Detailed Study Notes for STAT 2000 - Inference for the Mean of a Single Population

Unit 1 – Inference for the Mean of a Single Population

Introduction to Statistical Inference

Inference Definition: Statistical inference is a set of methods used to draw conclusions or make predictions about a larger population based on data obtained from a smaller, representative sample. This process typically involves estimating population parameters (like means or proportions) and testing hypotheses about these parameters.

Probability Distribution

Definition: The probability distribution of a random variable $X$ is a mathematical function that describes all possible values $X$ can take (the sample space) and the probability associated with each value. For discrete variables, this is often a probability mass function (PMF), while for continuous variables, it's a probability density function (PDF), showing the likelihood of the variable falling within a certain range.
Notation: If $X \sim N(\mu, \sigma)$ , it indicates that $X$ follows a normal probability distribution. Here, $\mu$ represents the population mean, and $\sigma$ represents the population standard deviation.

Distribution of the Sample Mean

Understanding Sample Means: Rather than analyzing individual data points or their probabilities, statistical inference often focuses on the distribution of sample statistics, particularly the sample mean ( $\bar{x}$ ), calculated from multiple random samples of size $n$ . This helps account for sample-to-sample variability.
Goal: The primary goal is to understand how sample means are distributed, allowing us to calculate the probability that a sample mean $\bar{x}$ falls within a specific range, or to make inferences about the population mean based on a single sample mean.

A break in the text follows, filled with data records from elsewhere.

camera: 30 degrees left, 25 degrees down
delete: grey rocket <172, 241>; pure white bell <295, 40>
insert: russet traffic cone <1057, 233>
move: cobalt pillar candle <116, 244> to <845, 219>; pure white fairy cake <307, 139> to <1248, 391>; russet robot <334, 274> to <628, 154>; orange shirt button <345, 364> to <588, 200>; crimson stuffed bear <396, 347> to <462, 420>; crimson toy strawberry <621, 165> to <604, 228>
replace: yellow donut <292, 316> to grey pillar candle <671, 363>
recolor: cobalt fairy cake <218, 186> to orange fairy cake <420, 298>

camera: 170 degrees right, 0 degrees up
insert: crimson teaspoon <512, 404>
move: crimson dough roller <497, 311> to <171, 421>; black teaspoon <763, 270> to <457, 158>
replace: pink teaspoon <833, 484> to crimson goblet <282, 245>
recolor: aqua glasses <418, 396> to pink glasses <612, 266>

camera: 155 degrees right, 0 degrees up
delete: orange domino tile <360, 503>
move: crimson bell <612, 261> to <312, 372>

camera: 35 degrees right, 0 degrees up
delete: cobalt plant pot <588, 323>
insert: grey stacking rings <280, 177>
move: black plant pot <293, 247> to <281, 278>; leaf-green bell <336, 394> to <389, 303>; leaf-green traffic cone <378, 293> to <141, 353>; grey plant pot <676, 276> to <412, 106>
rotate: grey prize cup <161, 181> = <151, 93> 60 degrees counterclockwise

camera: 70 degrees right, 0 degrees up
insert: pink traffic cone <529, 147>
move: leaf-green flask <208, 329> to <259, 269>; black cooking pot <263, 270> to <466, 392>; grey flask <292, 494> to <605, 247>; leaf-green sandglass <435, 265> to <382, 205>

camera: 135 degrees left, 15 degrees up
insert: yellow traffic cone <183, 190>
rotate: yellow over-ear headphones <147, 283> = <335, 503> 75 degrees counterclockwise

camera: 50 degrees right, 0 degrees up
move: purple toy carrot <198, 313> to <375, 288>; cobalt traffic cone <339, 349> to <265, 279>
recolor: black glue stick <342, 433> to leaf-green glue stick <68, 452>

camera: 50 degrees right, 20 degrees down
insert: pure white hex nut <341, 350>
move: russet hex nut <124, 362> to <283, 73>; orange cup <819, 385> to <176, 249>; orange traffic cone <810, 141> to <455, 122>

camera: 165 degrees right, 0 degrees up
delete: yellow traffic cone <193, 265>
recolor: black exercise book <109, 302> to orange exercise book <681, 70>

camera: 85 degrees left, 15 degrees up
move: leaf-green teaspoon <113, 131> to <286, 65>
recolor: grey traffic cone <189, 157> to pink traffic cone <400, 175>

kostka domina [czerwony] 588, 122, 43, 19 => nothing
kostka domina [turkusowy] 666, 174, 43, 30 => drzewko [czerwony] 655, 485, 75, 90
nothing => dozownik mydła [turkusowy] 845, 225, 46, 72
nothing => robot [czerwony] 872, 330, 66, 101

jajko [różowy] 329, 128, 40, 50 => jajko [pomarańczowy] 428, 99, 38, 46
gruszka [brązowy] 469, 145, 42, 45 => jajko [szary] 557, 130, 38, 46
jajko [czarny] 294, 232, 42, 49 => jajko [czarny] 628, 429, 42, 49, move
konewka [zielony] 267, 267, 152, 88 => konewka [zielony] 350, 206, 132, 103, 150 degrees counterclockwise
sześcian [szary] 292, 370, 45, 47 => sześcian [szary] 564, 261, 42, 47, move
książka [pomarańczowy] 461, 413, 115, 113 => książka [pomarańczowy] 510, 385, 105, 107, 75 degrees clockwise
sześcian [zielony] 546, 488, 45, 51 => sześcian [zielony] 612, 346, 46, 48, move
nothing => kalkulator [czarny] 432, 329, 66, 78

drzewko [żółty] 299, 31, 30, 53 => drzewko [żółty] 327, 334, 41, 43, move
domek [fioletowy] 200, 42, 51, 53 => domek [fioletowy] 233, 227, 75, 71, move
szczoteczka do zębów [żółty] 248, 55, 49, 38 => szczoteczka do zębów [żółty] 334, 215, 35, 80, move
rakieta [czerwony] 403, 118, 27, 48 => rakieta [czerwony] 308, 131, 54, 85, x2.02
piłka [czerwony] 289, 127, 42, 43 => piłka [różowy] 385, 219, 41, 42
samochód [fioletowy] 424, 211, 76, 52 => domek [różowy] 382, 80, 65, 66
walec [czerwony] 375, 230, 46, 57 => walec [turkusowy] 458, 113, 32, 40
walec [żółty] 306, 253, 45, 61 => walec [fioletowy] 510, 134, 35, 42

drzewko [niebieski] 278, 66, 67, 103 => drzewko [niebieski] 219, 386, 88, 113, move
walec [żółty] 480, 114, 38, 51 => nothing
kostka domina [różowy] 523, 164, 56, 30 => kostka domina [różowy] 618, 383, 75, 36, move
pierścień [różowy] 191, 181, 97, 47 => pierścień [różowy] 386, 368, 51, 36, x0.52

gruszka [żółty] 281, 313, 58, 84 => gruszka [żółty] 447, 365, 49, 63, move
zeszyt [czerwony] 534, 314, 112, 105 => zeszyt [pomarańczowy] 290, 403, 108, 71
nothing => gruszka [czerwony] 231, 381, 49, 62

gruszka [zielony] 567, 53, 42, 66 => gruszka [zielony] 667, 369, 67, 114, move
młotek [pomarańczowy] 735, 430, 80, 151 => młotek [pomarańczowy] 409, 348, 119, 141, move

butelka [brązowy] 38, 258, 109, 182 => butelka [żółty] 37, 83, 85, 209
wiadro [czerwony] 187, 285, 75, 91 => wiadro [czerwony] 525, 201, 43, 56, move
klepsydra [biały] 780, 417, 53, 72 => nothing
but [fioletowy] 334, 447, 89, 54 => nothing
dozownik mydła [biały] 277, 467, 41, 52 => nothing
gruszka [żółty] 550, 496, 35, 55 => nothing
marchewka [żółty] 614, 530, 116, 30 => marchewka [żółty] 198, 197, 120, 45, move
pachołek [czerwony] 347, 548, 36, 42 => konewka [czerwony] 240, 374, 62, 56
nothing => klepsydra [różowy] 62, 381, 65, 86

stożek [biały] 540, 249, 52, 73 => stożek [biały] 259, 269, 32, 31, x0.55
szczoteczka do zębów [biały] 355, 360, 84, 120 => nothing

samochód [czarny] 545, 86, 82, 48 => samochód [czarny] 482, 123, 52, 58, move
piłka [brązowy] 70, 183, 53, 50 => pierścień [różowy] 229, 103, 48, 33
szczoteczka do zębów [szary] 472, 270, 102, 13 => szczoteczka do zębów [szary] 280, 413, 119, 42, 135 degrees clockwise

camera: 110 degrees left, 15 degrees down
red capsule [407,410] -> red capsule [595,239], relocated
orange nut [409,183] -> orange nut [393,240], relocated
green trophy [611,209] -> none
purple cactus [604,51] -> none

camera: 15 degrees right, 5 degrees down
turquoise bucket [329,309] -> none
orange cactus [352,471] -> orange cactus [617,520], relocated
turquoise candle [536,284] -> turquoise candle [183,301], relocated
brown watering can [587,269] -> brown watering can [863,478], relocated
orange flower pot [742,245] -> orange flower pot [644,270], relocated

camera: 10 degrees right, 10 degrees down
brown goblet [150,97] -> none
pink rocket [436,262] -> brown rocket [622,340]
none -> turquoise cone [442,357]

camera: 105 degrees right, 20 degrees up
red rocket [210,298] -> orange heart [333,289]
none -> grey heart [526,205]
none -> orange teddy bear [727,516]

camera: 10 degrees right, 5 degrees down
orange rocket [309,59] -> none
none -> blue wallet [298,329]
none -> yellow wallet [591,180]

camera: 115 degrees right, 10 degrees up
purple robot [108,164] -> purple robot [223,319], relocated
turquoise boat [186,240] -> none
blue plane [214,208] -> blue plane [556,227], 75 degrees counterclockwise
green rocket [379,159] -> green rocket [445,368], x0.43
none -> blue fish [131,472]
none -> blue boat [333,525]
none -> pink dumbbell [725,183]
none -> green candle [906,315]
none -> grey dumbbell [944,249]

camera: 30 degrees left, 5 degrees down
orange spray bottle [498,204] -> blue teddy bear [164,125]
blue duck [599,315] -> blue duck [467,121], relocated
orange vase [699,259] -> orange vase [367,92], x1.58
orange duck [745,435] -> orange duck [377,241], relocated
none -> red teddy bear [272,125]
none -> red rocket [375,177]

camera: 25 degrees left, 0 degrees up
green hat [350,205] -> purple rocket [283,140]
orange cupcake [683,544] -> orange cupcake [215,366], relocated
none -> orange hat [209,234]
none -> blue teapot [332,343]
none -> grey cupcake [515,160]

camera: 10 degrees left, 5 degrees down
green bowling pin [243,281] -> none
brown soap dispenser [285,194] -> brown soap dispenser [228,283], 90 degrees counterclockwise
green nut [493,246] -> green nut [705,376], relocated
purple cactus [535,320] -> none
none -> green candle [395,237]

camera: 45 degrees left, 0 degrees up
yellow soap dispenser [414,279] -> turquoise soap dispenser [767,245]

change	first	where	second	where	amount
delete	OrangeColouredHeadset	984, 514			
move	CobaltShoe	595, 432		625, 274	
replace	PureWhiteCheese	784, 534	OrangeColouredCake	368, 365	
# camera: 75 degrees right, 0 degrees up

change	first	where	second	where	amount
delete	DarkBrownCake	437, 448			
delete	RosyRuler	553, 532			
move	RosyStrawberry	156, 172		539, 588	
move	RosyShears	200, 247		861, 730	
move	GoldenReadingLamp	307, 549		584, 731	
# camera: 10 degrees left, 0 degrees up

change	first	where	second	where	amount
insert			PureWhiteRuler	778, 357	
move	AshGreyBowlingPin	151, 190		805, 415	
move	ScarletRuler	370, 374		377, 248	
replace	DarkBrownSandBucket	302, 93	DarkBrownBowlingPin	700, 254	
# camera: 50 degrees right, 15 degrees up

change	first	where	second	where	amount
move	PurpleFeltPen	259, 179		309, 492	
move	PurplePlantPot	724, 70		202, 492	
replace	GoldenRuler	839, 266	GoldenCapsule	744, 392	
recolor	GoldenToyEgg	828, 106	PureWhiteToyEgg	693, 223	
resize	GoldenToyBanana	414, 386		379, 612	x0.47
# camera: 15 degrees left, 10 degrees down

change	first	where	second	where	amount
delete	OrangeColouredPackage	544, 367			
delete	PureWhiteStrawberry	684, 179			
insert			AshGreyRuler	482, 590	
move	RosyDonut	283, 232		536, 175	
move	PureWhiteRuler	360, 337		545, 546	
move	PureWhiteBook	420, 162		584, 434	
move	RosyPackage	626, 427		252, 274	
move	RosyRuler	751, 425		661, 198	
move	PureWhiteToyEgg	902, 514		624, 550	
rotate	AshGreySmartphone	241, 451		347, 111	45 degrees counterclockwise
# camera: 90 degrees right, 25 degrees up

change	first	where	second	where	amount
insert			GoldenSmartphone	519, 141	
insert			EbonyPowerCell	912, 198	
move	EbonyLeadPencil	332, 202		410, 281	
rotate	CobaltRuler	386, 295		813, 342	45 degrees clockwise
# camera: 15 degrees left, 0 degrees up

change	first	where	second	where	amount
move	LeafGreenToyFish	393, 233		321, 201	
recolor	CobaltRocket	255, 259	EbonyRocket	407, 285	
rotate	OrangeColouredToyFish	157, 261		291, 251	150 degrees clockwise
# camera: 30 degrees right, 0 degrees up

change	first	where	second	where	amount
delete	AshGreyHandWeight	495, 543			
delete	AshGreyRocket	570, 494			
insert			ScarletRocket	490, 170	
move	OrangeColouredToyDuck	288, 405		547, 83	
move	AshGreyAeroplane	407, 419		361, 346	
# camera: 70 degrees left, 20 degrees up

Motivation for the Sample Mean Distribution

Exploration: If we repeatedly take multiple random samples of the same size $n$ from the same population, and calculate the mean $\bar{x}$ for each sample, these sample means will themselves form a distribution. This distribution of sample means is known as the sampling distribution of the sample mean.

Example with Pepsi Cans

Scenario: The actual fill volumes of Pepsi cans are known to follow a normal distribution with a population mean $\mu = 355 \text{ ml}$ and a population standard deviation $\sigma = 2 \text{ ml}$ . We are interested in the distribution of sample means of these fill volumes.
Sample Process:
1. Use R Code to generate random samples to simulate this scenario:
 R set.seed(1) # Ensures reproducibility of random sample generation x <- rnorm(1000, 355, 2) # Generates 1000 random normal values
Results: If we were to take many samples (e.g., 100 samples of size 100 each) and compute the mean of each sample, the histogram of these sample means would show a distinct distribution, which will appear normal.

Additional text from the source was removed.